----- Records supplied -----
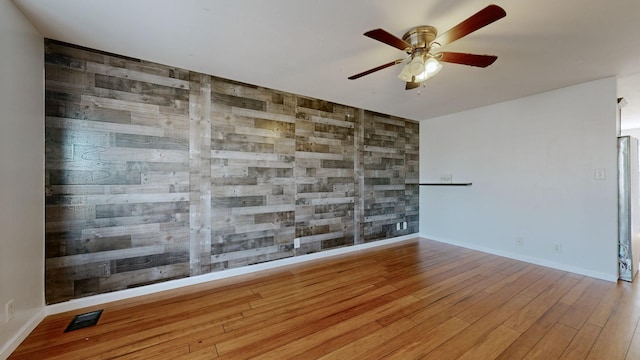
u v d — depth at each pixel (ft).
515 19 6.02
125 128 8.16
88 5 5.69
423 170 16.61
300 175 11.86
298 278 9.92
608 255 9.65
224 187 9.95
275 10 5.83
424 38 6.46
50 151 7.16
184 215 9.16
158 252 8.73
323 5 5.64
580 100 10.24
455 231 14.83
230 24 6.40
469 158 14.07
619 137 9.80
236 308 7.64
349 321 6.96
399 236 15.80
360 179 13.98
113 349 5.81
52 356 5.56
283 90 11.16
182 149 9.10
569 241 10.58
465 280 9.69
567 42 7.05
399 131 15.75
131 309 7.54
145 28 6.60
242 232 10.35
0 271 5.34
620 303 7.89
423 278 9.89
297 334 6.39
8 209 5.57
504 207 12.62
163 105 8.75
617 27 6.31
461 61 6.42
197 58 8.25
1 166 5.36
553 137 10.99
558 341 6.12
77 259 7.54
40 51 6.82
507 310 7.51
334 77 9.70
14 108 5.78
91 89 7.68
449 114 15.03
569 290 8.80
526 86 10.46
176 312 7.40
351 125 13.56
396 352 5.74
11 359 5.45
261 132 10.75
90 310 7.46
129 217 8.26
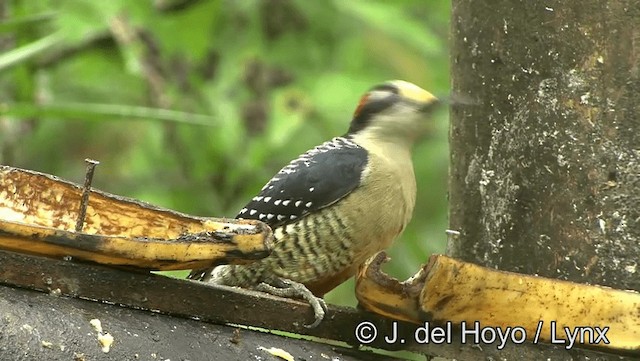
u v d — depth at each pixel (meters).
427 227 14.76
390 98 9.48
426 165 14.88
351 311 7.45
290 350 7.07
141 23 14.38
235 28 15.05
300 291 8.73
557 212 7.77
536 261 7.88
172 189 15.02
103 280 6.58
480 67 8.16
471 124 8.27
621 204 7.58
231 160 14.73
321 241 9.13
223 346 6.80
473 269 7.16
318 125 14.41
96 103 15.51
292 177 9.18
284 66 14.70
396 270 13.73
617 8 7.52
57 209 7.27
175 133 15.02
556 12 7.69
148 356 6.38
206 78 15.29
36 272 6.41
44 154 15.70
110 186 15.24
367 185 9.14
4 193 7.25
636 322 7.30
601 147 7.61
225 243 6.70
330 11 15.02
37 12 14.01
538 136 7.83
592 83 7.61
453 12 8.52
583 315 7.32
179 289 6.82
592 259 7.66
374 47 14.89
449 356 7.45
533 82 7.83
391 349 7.49
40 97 14.31
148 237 7.12
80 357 6.14
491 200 8.13
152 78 14.72
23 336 6.04
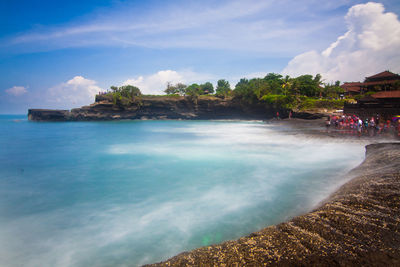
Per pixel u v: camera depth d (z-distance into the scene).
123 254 5.46
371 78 72.75
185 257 3.73
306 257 3.25
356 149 15.53
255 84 95.38
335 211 4.74
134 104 103.81
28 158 19.80
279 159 14.66
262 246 3.72
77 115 106.00
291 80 85.44
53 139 36.03
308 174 10.87
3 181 12.50
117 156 19.50
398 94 42.75
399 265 2.86
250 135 29.95
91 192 10.28
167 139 30.73
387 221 4.05
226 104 92.44
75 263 5.22
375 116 31.36
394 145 12.53
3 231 6.81
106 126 68.38
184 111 101.50
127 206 8.45
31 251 5.75
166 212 7.67
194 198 8.83
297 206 7.29
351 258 3.10
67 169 15.36
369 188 5.95
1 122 104.75
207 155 17.67
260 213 7.04
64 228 6.94
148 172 13.48
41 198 9.70
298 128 34.34
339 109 58.12
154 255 5.35
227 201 8.27
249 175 11.49
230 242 4.05
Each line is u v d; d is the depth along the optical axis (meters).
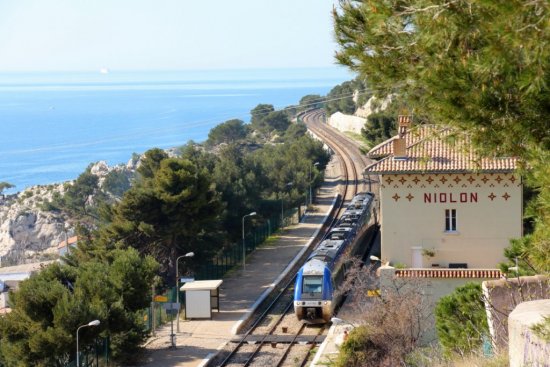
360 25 20.09
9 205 192.75
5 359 53.19
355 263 66.31
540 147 18.66
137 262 62.81
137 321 58.22
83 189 184.12
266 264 90.81
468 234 62.34
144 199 83.81
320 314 62.81
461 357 31.30
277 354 58.31
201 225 86.56
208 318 68.94
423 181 62.44
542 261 19.47
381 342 46.34
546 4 14.00
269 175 126.50
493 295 32.19
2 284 101.12
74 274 61.25
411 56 19.47
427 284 51.56
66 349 51.97
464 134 20.52
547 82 15.79
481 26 15.71
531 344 19.75
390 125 122.88
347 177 144.50
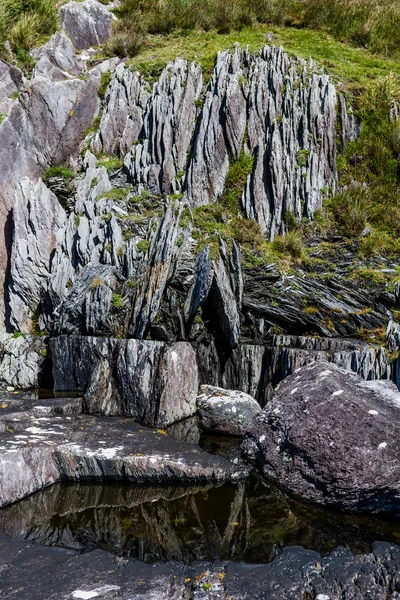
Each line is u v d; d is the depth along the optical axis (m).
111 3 12.98
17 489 4.36
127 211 8.49
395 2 13.48
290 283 7.34
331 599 2.98
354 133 9.50
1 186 8.55
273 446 4.98
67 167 9.30
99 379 6.39
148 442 5.27
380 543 3.57
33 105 9.07
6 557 3.37
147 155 9.16
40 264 8.05
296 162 8.82
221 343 6.98
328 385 5.11
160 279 6.89
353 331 6.89
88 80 9.94
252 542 3.68
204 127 9.12
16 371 7.47
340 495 4.25
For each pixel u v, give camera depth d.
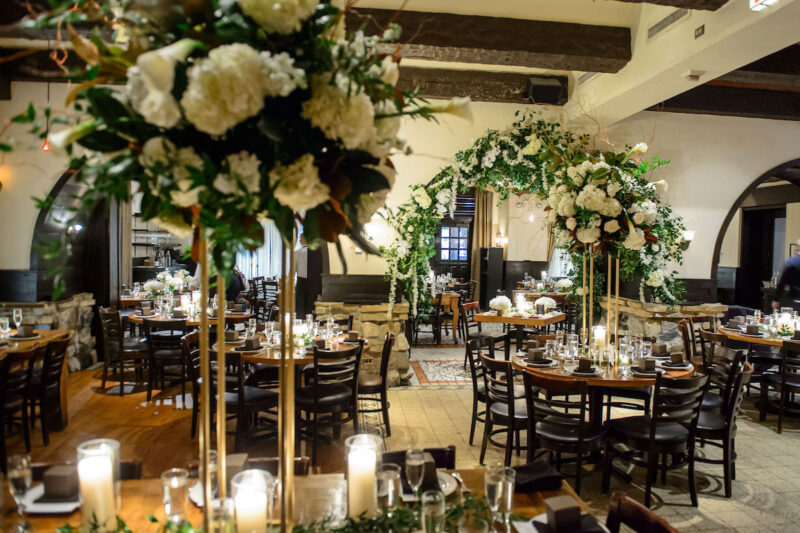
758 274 12.82
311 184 0.98
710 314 6.96
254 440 4.10
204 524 1.17
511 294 12.38
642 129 7.07
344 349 4.35
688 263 7.37
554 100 6.39
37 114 0.90
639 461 3.63
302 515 1.63
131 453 4.28
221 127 0.91
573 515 1.56
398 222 6.22
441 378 6.78
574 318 9.07
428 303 6.71
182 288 9.09
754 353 6.40
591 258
-----
Exactly as written above, retype the lines starting at the one holding "387 221 4.05" and ending at the one holding "355 263 66.31", both included, but not the pictures.

→ Solution to the exercise:
387 221 4.05
226 104 92.44
75 263 5.22
375 116 31.36
394 145 12.53
3 231 6.81
106 126 68.38
184 111 101.50
127 206 8.45
31 251 5.75
166 212 7.67
194 198 8.83
297 206 7.29
351 258 3.10
67 169 15.36
369 188 5.95
1 122 104.75
207 155 17.67
260 213 7.04
64 228 6.94
148 172 13.48
41 198 9.70
298 128 34.34
339 109 58.12
154 255 5.35
227 201 8.27
249 175 11.49
230 242 4.05
Each line is u v d; d is the depth along the optical axis (meters).
360 25 20.09
9 205 192.75
5 359 53.19
355 263 66.31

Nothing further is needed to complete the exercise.